Depuis des décennies, de plus en plus de personnes dans les pays occidentaux soutiennent la théorie selon laquelle l’identité sexuelle d’un individu est déterminée par des facteurs biologiques. En général, les hétérosexuels adhérant à cette théorie sont plus tolérants à l’égard des lesbiennes et des gays que ceux qui considèrent l’identité sexuelle comme le fruit d’un choix personnel. Ainsi, l’hypothèse biologique serait, pour beaucoup, une doctrine pro-gay. Des chercheurs de la Section de psychologie, en collaboration avec l’Université de Surrey (Angleterre), se sont intéressés aux motifs qui poussent certains hétérosexuels à soutenir cette doctrine: cautionnent-ils cette théorie pour répondre à un besoin de différenciation, donc à cause de préjugés homophobes?
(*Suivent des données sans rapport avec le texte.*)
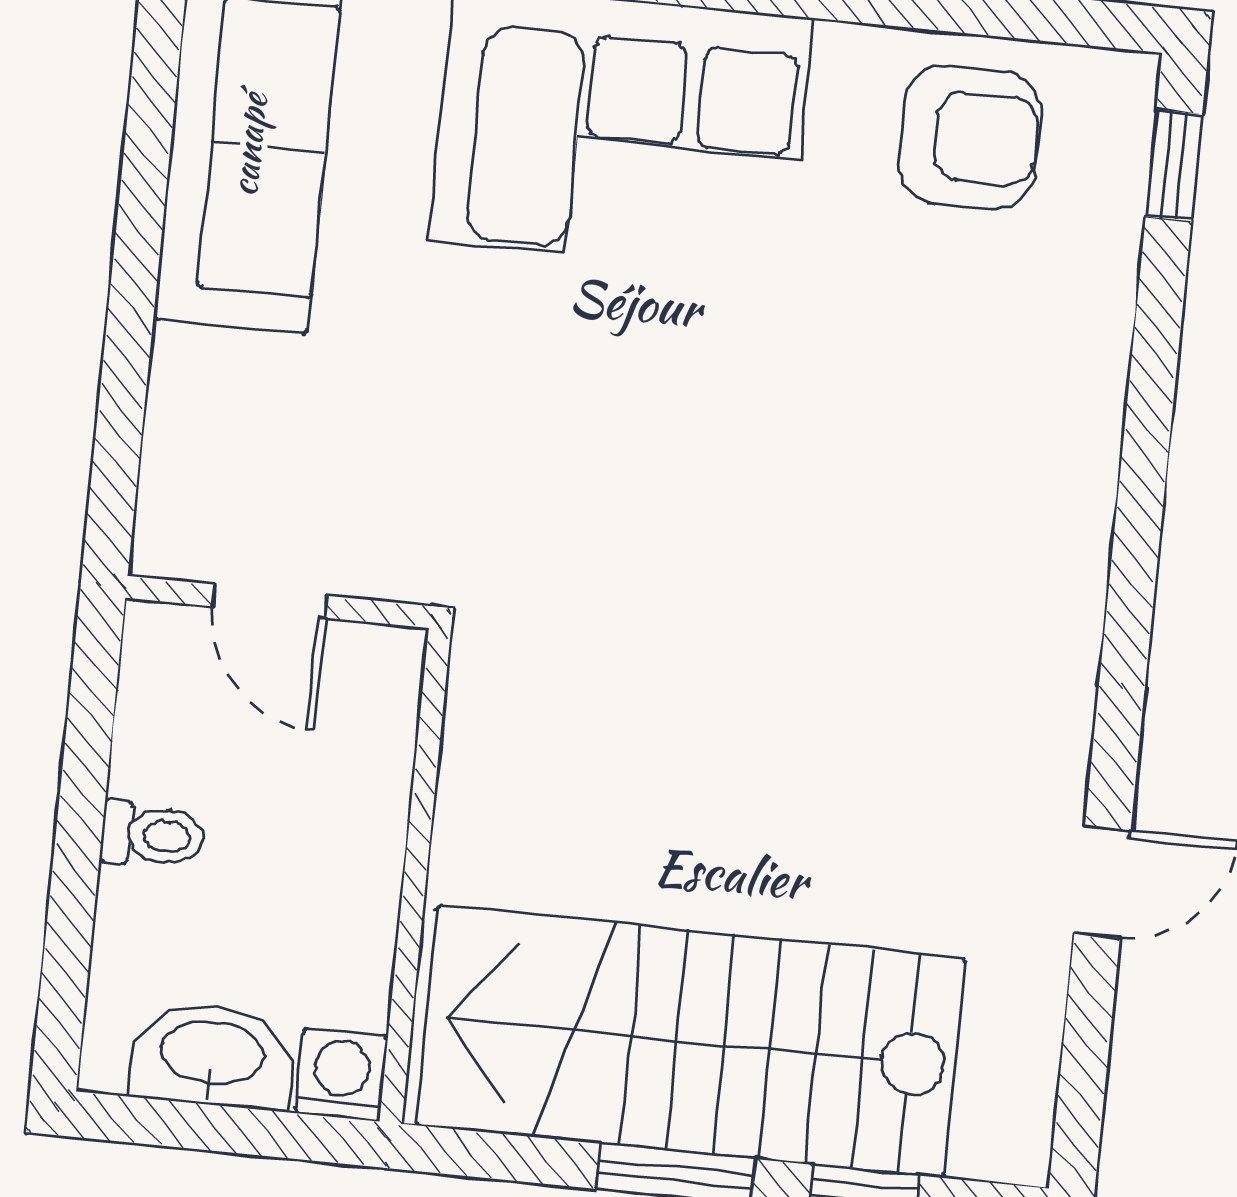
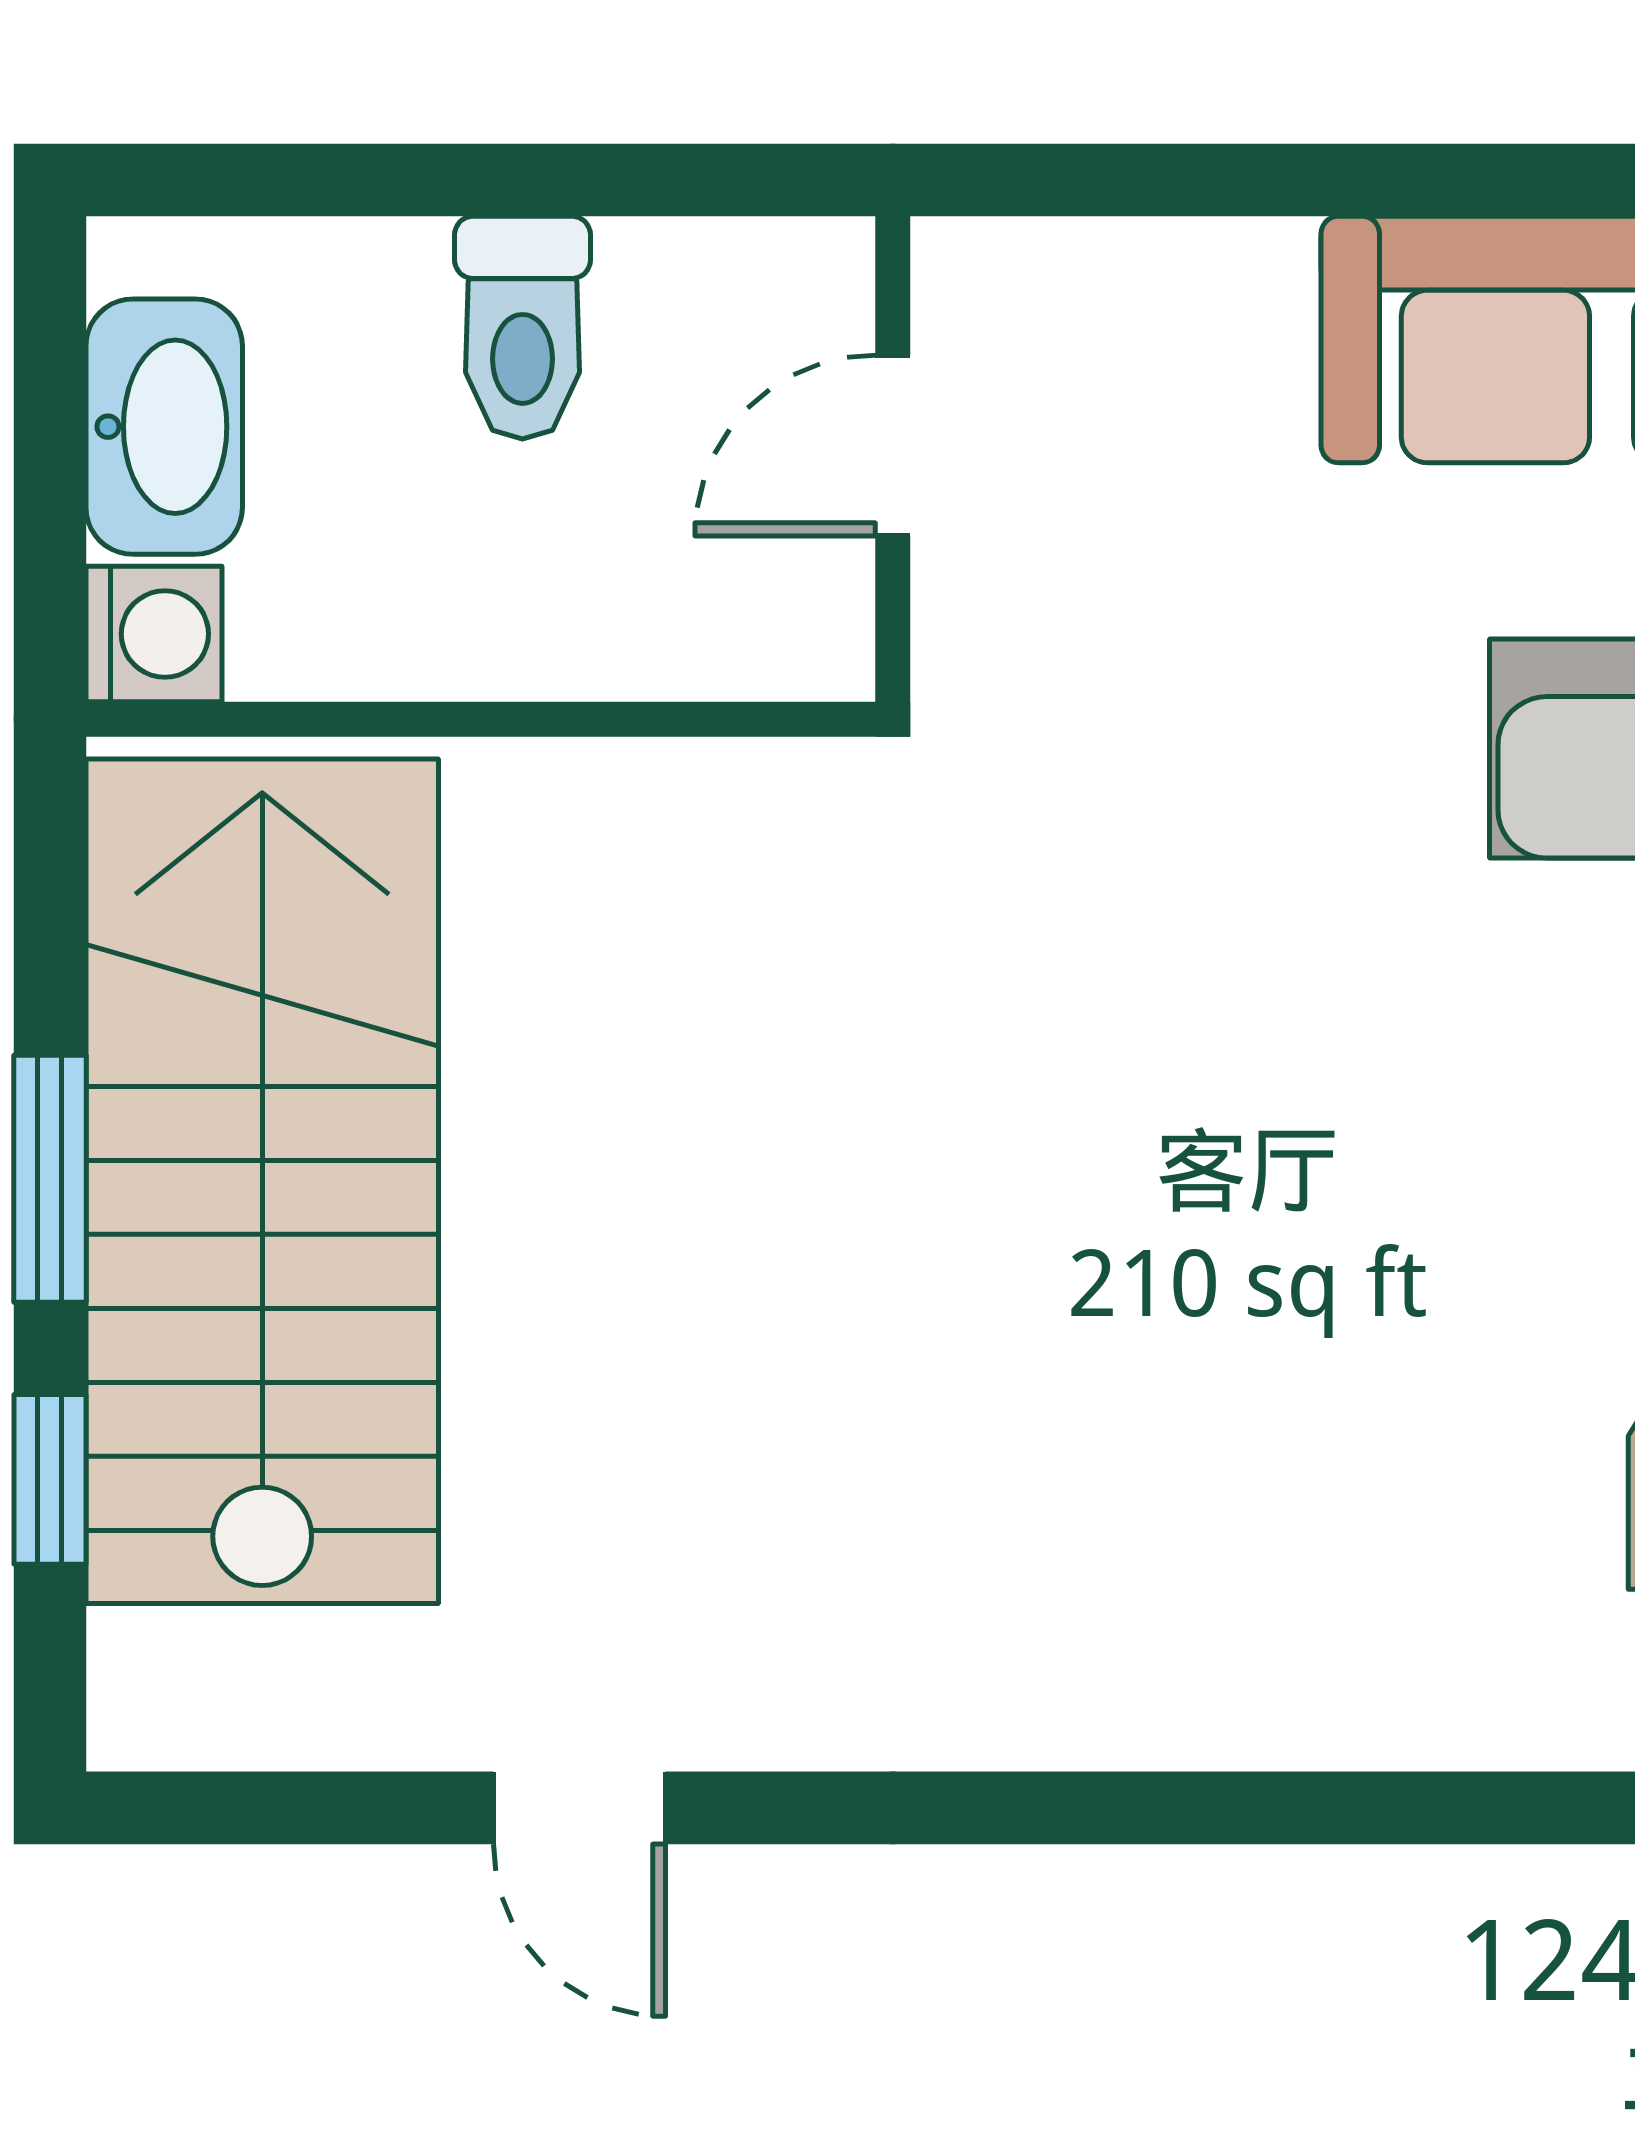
toilet: (152, 835) -> (522, 328), width x1.37, depth x1.39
Actuellement, l’égalité sociale pour tous, quelle que soit l’orientation sexuelle, est de plus en plus encouragée. Selon Juan M. Falomir Pichastor, professeur à la FPSE, elle semble pourtant être vécue comme une menace par certains hétérosexuels qui y voient une remise en cause de leur masculinité.

Masculinité menacée
Selon les chercheurs et contrairement à ce que l’on pourrait penser, la dominance de la masculinité demeure fragile et cette fragilité incite certains hommes hétérosexuels à afficher de manière plus explicite leur virilité et anti- féminité. Ceux qui ont une attitude homophobe considèrent que la masculinité exclut l’homosexualité et ressentent le besoin de marquer leur distinction par rapport à cette minorité sexuelle. Soutenir la théorie biologique de l’identité sexuelle semble être un des moyens pour affirmer cette différenciation au niveau du groupe. Le professeur Falomir montre que cette dynamique est accentuée dans le contexte actuel de tolérance envers les minorités. En effet, c’est parce qu’un homme hétérosexuel sent sa masculinité menacée par les normes égalitaires qu’il va adhérer davantage à la théorie de l’identité sexuelle.

Motifs cachés
L’adhésion à cette théorie peut rendre un homme plus tolérant envers les lesbiennes et les gays. Néanmoins, un tel choix semble motivé par des préjugés incitant à éloigner l’homosexualité de la masculinité. Il en va autrement pour les femmes, qui éprouvent moins le besoin d’asseoir leur féminité, en se différenciant des lesbiennes, et se sentent alors moins menacées par les normes égalitaires.

Cette étude, réalisée sur un échantillon de la population hétérosexuelle suisse et publiée dans la revue The British Journal of Social Psychology, montre donc que, bien qu’elle puisse avoir des effets positifs, l’adhésion à la théorie de la «biologisation» peut cacher des mobiles beaucoup moins louables.